Columnist Roger Rosenblatt, after 9/11, “said that while irony had its place and time, this was not it.” Some events, he says, “are so big that they almost imply an obligation not to diminish [them] by clever comparisons.”
John H. McWhorter, “semiconservative black commentator,” sees a reduction in irony as a natural and praiseworthy reaction among white people to having voted Obama into office and in doing so expiating “white America’s sins” and “showing that you are past the nastiness.”
I gotta go with Joan. Irony (particularly phase III irony) is all about puncturing propaganda, “stating the lie in order to expose the lie,” pointing out the discrepancy between what is expected and what actually results, and in doing so examining the nature of human folly and vanity.

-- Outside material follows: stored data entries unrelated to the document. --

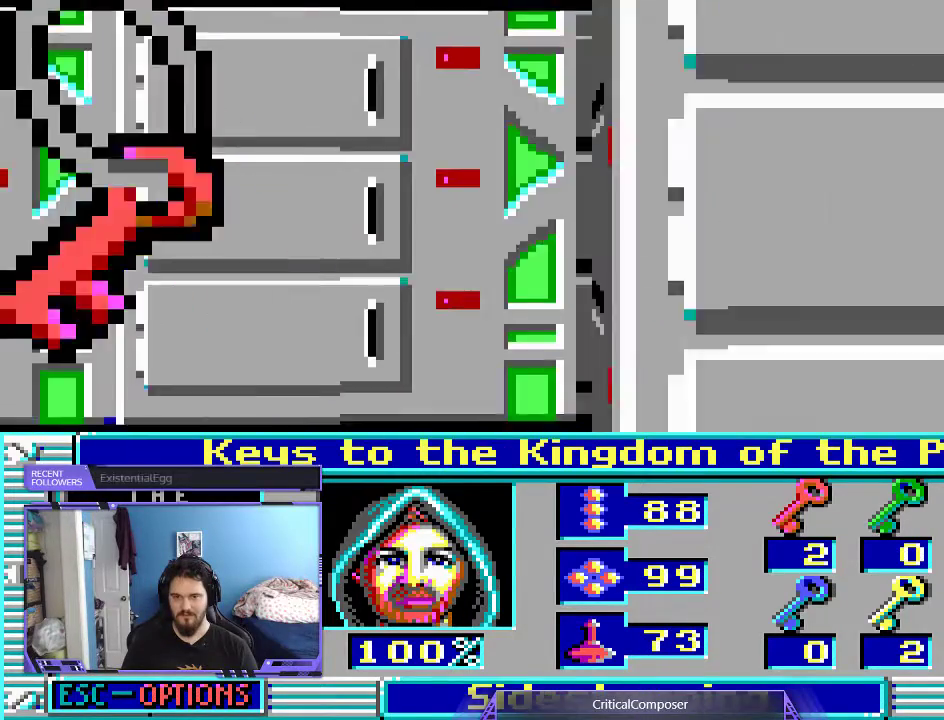
{"dt_ms": 500, "buttons": ["L2"], "events": [[33, "DPAD_UP", "up"], [100, "DPAD_RIGHT", "up"]]}
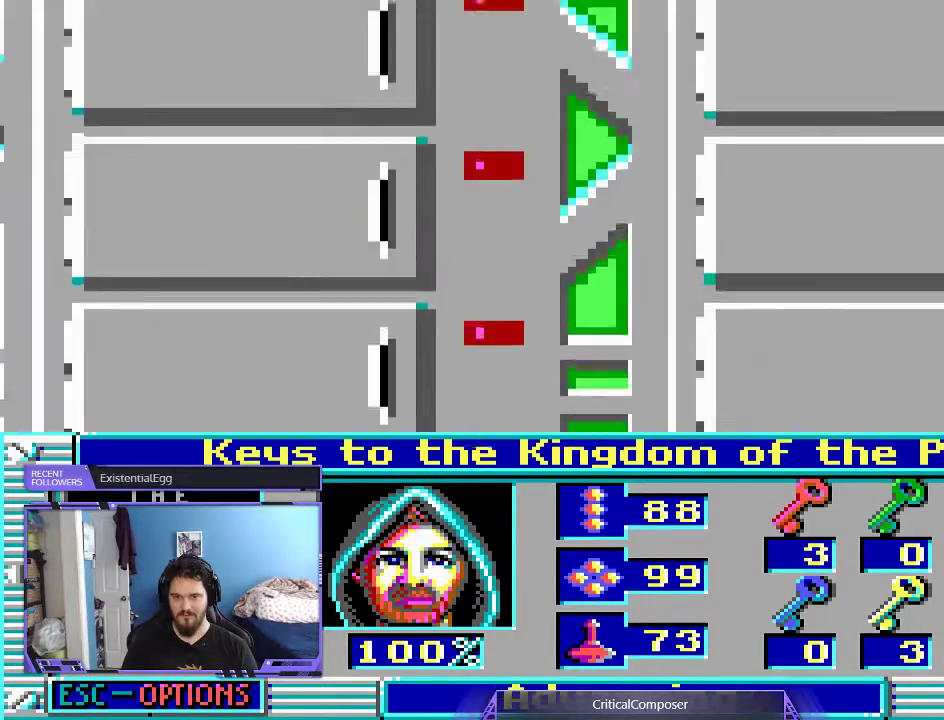
{"dt_ms": 1000, "buttons": []}
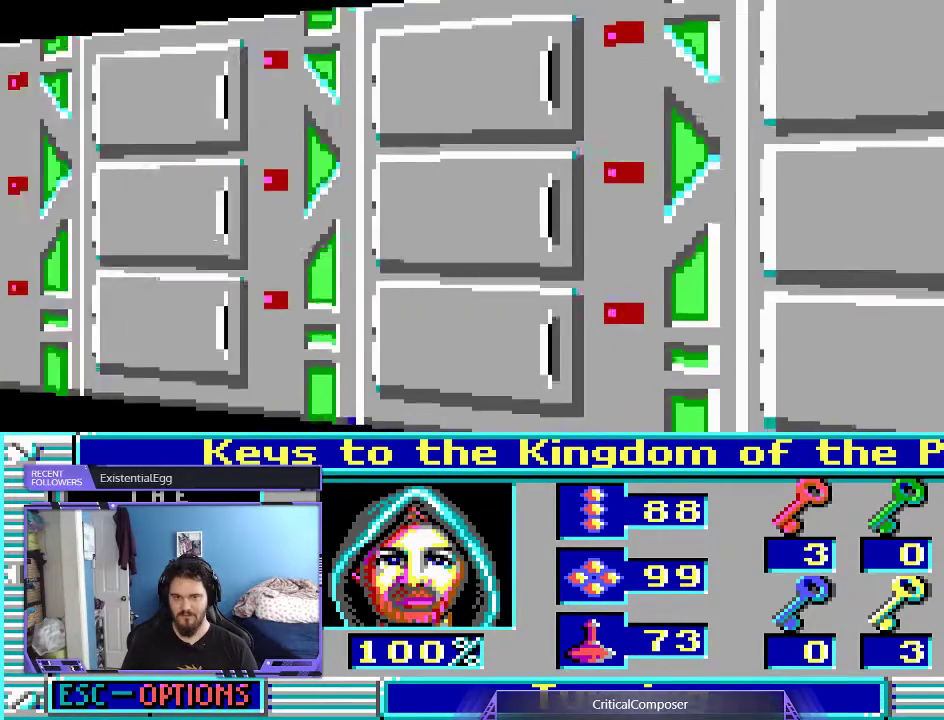
{"dt_ms": 500, "buttons": [], "events": []}
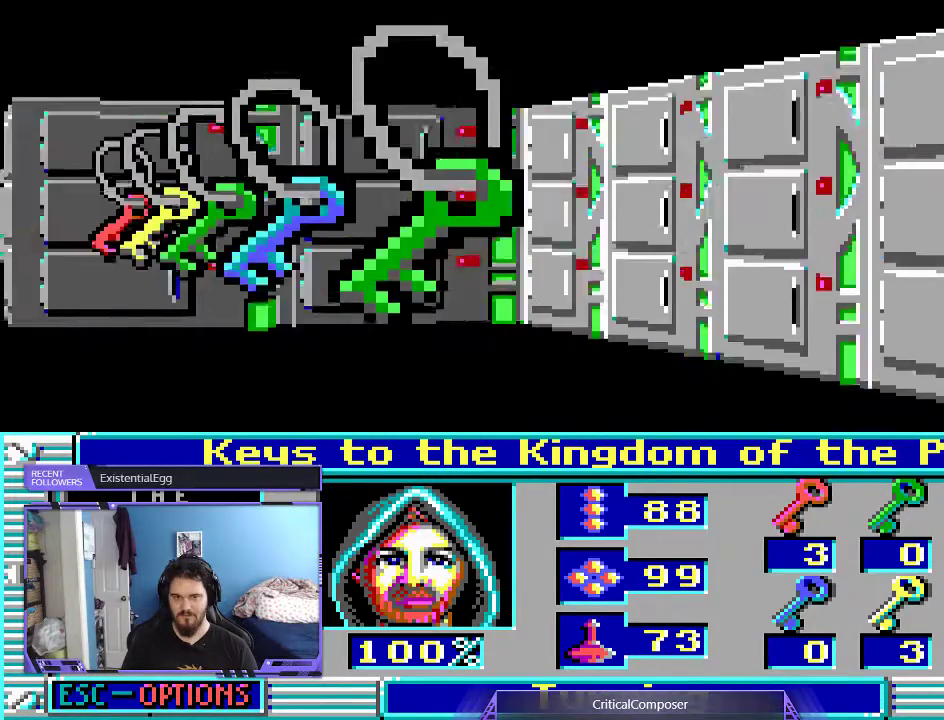
{"dt_ms": 500, "buttons": ["L2"], "events": [[367, "L2", "down"]]}
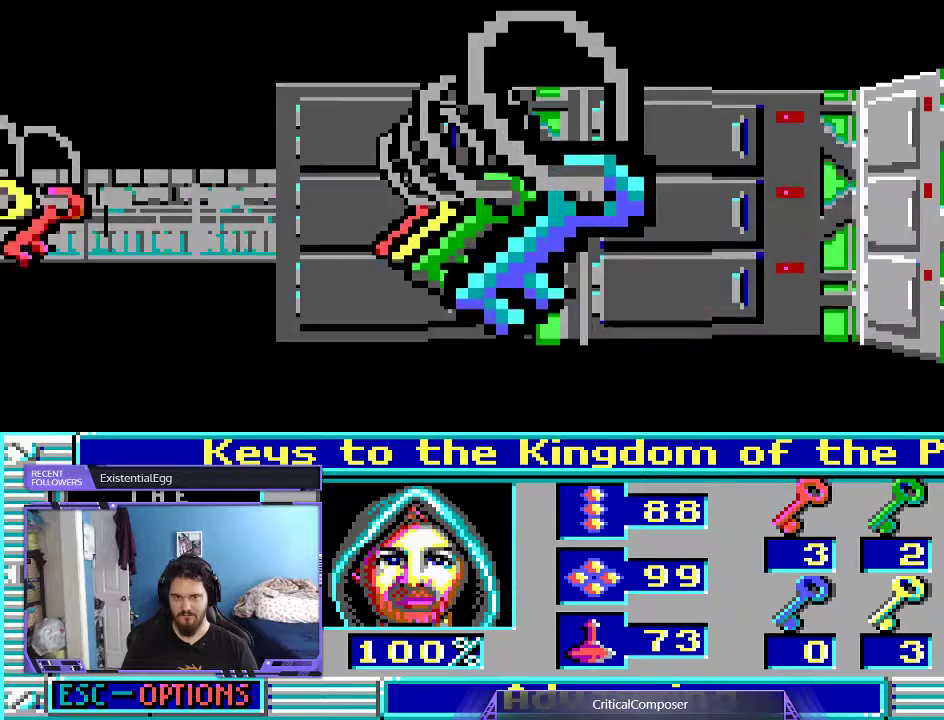
{"dt_ms": 500, "buttons": ["L2"], "events": []}
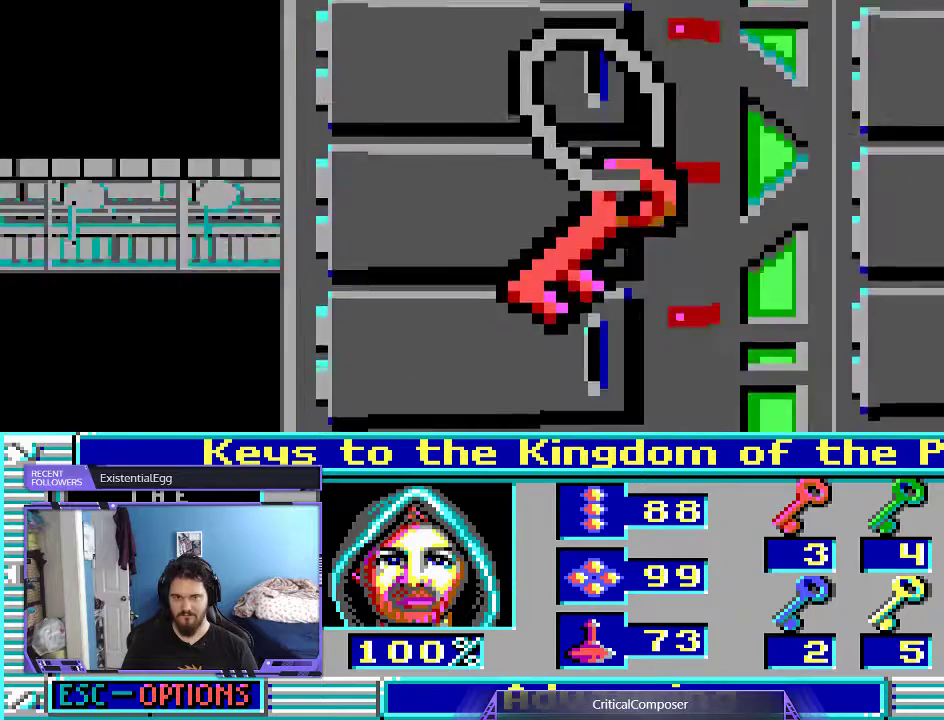
{"dt_ms": 500, "buttons": ["L2"], "events": []}
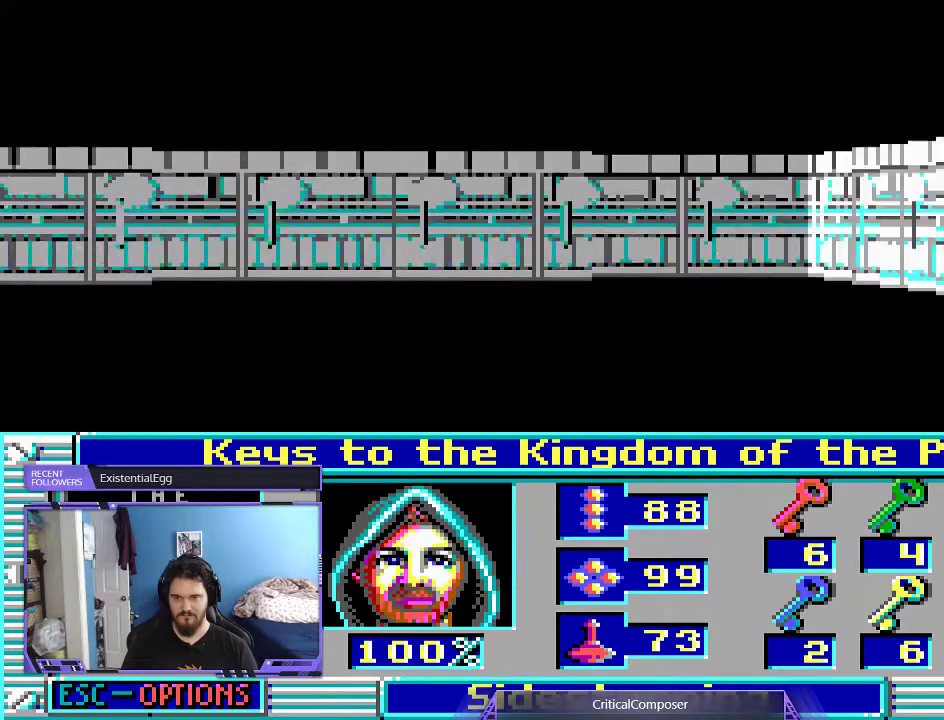
{"dt_ms": 500, "buttons": ["L2"], "events": []}
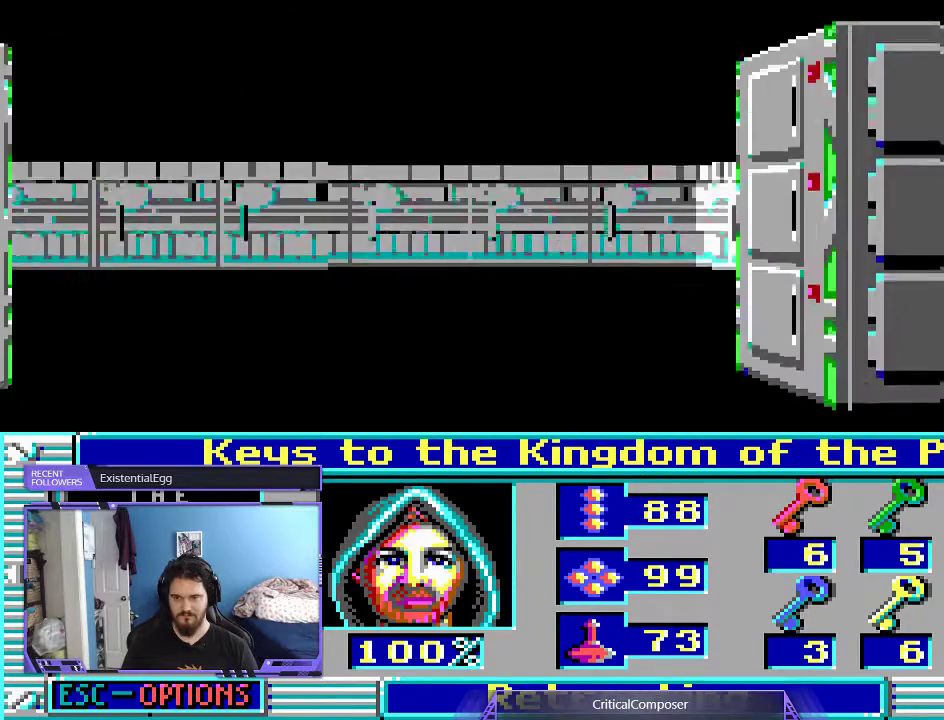
{"dt_ms": 500, "buttons": ["L2", "DPAD_UP"], "events": [[467, "DPAD_UP", "down"]]}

So particularly when we’re feeling good about ourselves and what we’ve accomplished, and when much is expected and hoped, when so much faith and trust is put in one event, in one person (as New York magazine put it, a couple of weeks ago, “Obamaism: It’s a kind of religion. But one rooted in a deep faith in rationality.”), and when results are so sorely needed, we benefit from that “distanced perspective” of irony more than ever.
Like P.J. O’Rourke’s; he’s writing a column for The Weekly Standard with the working title, ‘Is It Too Soon to Start Talking About the Failed Obama Presidency Just Because He Isn’t President Yet?’